Allerdings: die Botschaft selbst, die vom Leben, Sterben und Auferstehen Jesu – ist, ob wahr oder falsch, eine Tatsache; die Botschaft als solche gibt es in dieser unserer Welt seit 2000 Jahren. Und es gibt das daraus entstandene Christentum, das ohne die Auferstehungsbotschaft nicht existieren würde. Dass es die Auferstehungsbotschaft gibt, dass es das Christentum gibt, trotz des – menschlich gesehen – totalen Misserfolgs und Scheiterns Jesu von Nazareth, das braucht eine Erklärung. Die beste ist die, dass es einfach so war, wie es uns die Evangelisten schildern. Nichts deutet darauf hin, dass es ein unehrliches Spiel ist, das sie mit uns spielen.
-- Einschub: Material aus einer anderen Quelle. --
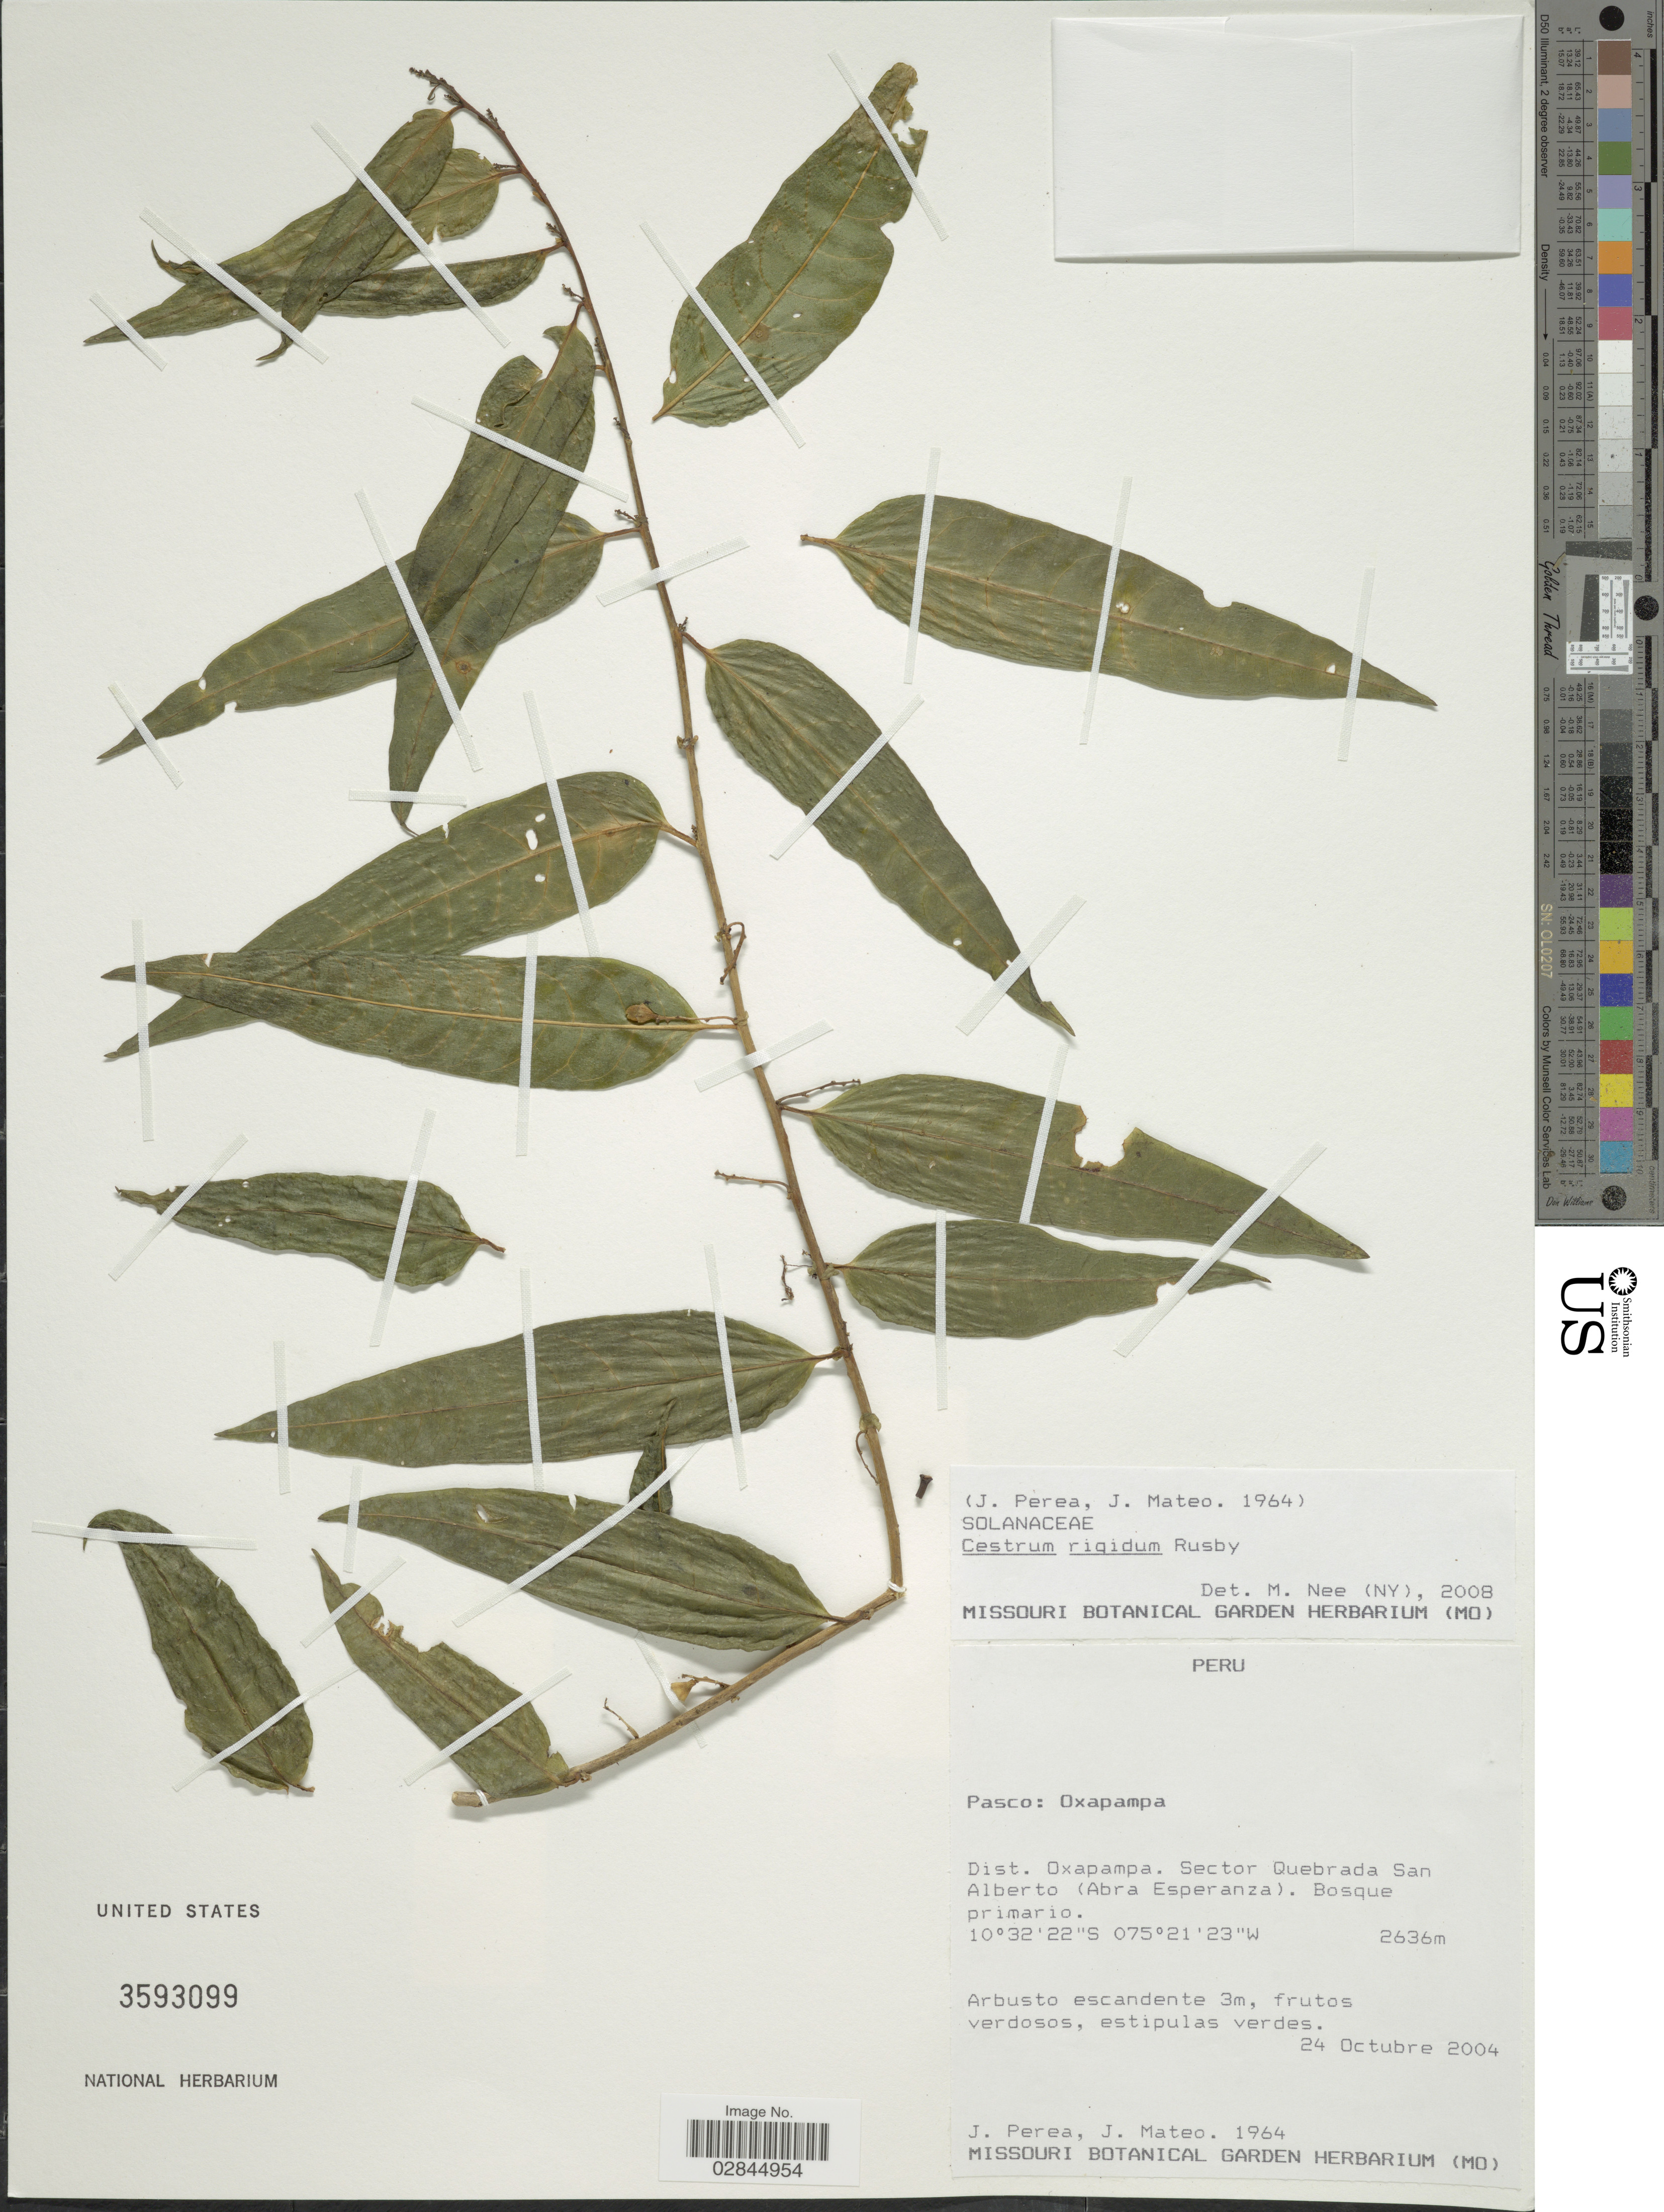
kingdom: Plantae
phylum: Tracheophyta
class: Magnoliopsida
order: Solanales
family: Solanaceae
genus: Cestrum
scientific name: Cestrum rigidum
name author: Rusby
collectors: J. Perea & J. Mateo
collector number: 1964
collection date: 2004-10-24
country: Peru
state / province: Pasco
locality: Oxapampa. Dist. Oxapampa. Sector Quebrada San Alberto (Abra Esperanza).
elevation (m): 2636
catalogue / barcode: US 3593099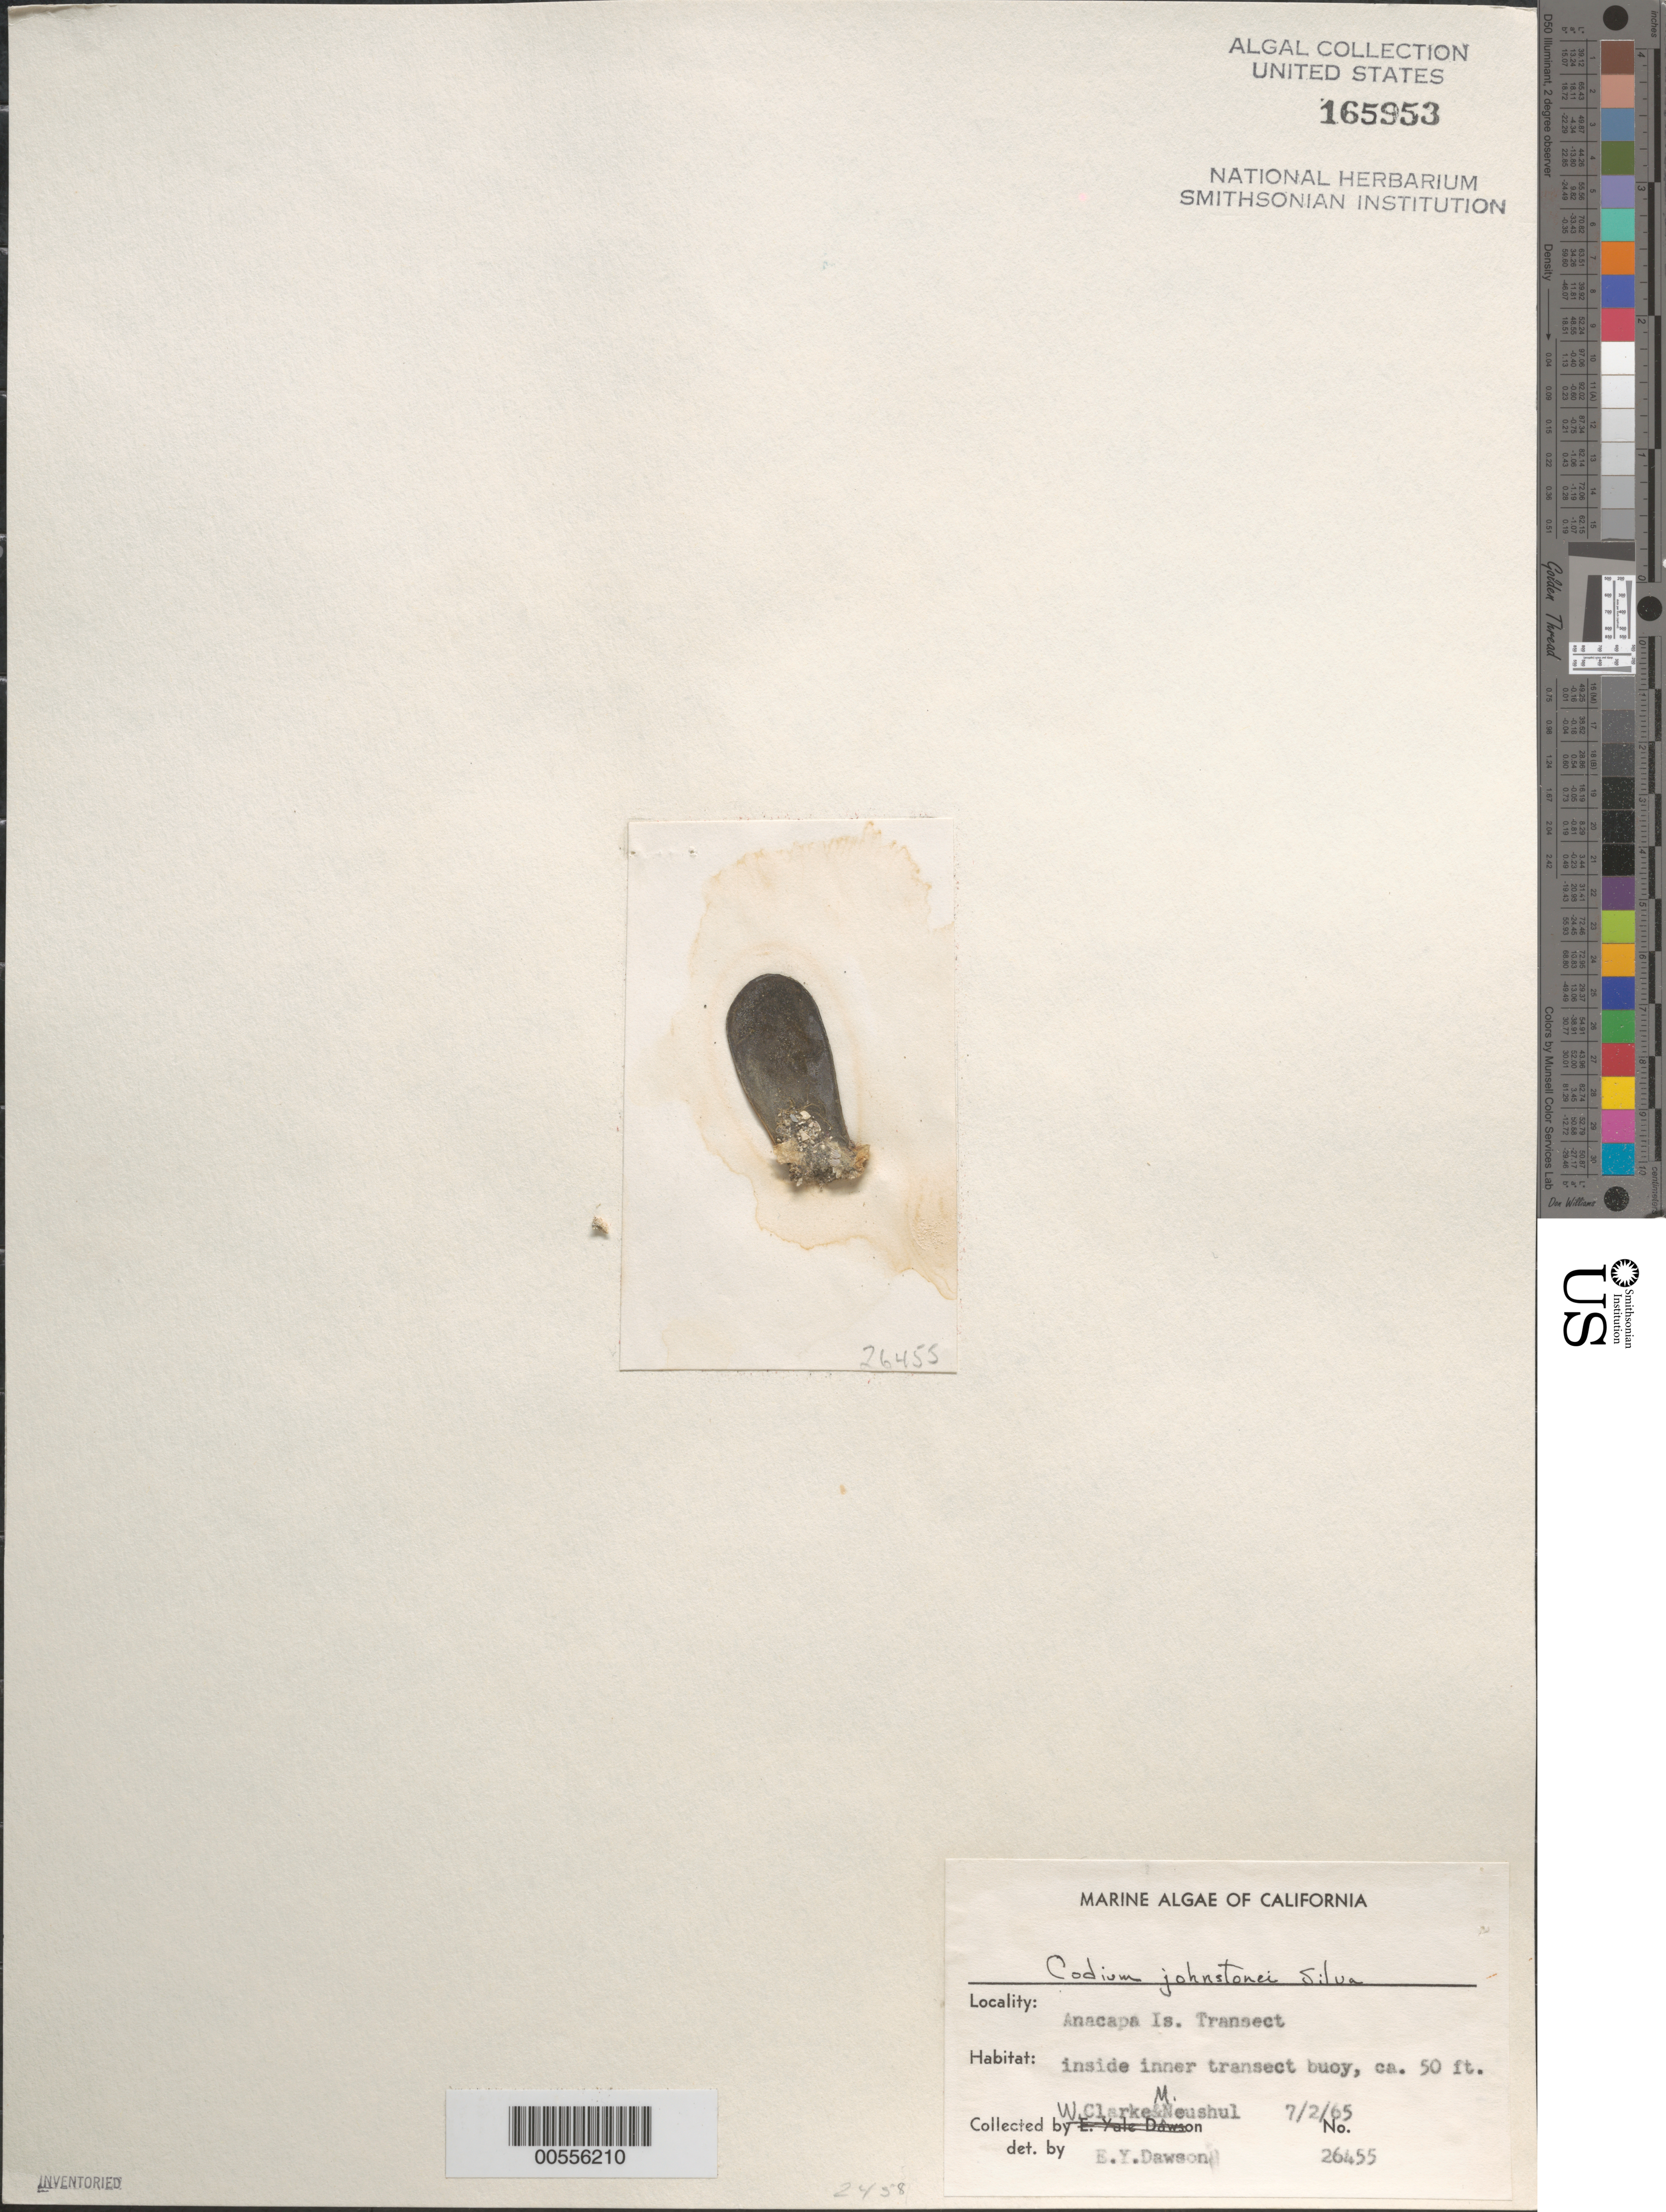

Wer daher den Evangelien glaubt und aus dem Glauben an Jesus Christus, den Auferstandenen, bewusst sein Leben gestaltet, braucht – das wollte ich zeigen – seinen Verstand nicht an der Garderobe des Glaubens abzugeben. Im Gegenteil: mir scheinen die besseren, die vernünftigeren Gründe für diesen Glauben zu sprechen. Nicht zuletzt auch das, was er bewirkt hat. Nichts in unserer Welt hat Menschen so verändert, so sehr Hoffnung gespendet, so viel Kraft gegeben in Leid und Schicksalsschlägen, so sehr auf tätige Liebe hin geöffnet, so sehr nicht zuletzt auch unser Gottesbild verändert auf einen bis zur Kreuzestorheit liebenden Gott hin, der auf solch unfassbare (und nochmals: daher unerfindbare) Weise mit uns Menschen solidarisch geworden ist – als eben dieser Glaube. Kein Glaube, wenn er denn gelebt und nicht missbraucht wird, hat so viel Positives freigesetzt und setzt es frei wie der Glaube an den auferstandenen Herrn Jesus Christus. Ihm gilt unser Bekenntnis, damals wie heute:
Ja, der Herr ist auferstanden, er ist wahrhaft auferstanden.